• Exercise objective: Look through the material that follows and show every line with the string "قرنیز".

• Records:
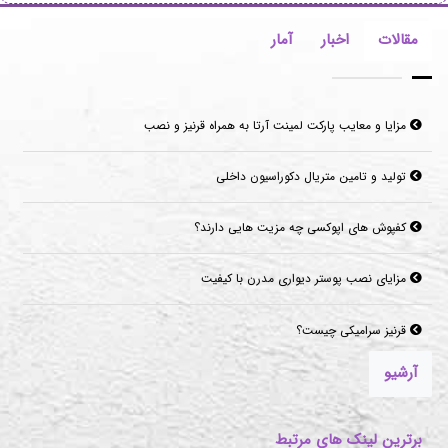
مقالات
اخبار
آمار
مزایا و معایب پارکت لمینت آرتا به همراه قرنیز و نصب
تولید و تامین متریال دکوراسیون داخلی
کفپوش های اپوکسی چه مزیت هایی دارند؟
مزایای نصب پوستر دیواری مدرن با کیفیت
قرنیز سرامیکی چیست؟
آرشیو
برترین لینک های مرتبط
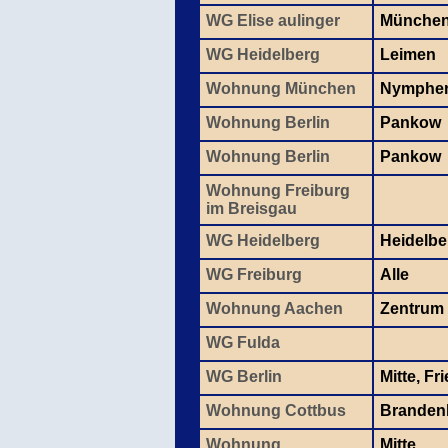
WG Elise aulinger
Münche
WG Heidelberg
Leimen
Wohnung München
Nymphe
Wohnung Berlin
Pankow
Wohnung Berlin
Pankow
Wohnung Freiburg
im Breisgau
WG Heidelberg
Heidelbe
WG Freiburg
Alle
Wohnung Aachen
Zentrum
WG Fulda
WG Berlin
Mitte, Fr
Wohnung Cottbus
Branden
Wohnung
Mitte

* * *

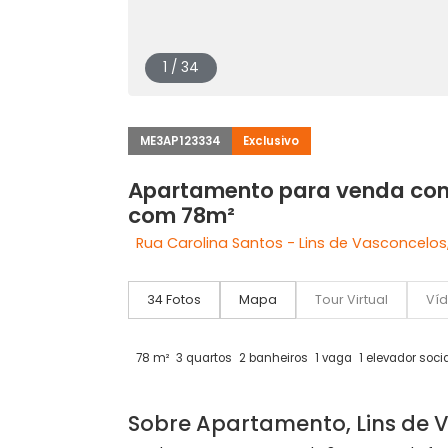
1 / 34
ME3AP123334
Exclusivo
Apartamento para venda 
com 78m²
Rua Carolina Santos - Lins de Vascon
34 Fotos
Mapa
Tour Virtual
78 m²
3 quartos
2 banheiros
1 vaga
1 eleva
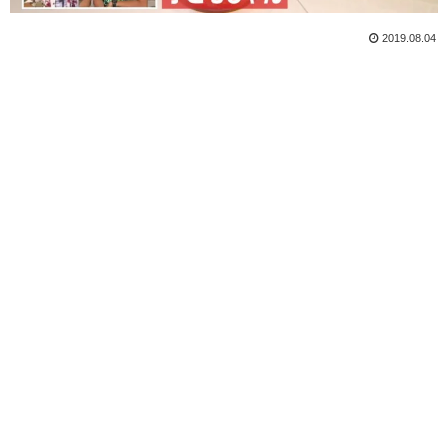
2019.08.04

• Task answer:
مزایا و معایب پارکت لمینت آرتا به همراه قرنیز و نصب
قرنیز سرامیکی چیست؟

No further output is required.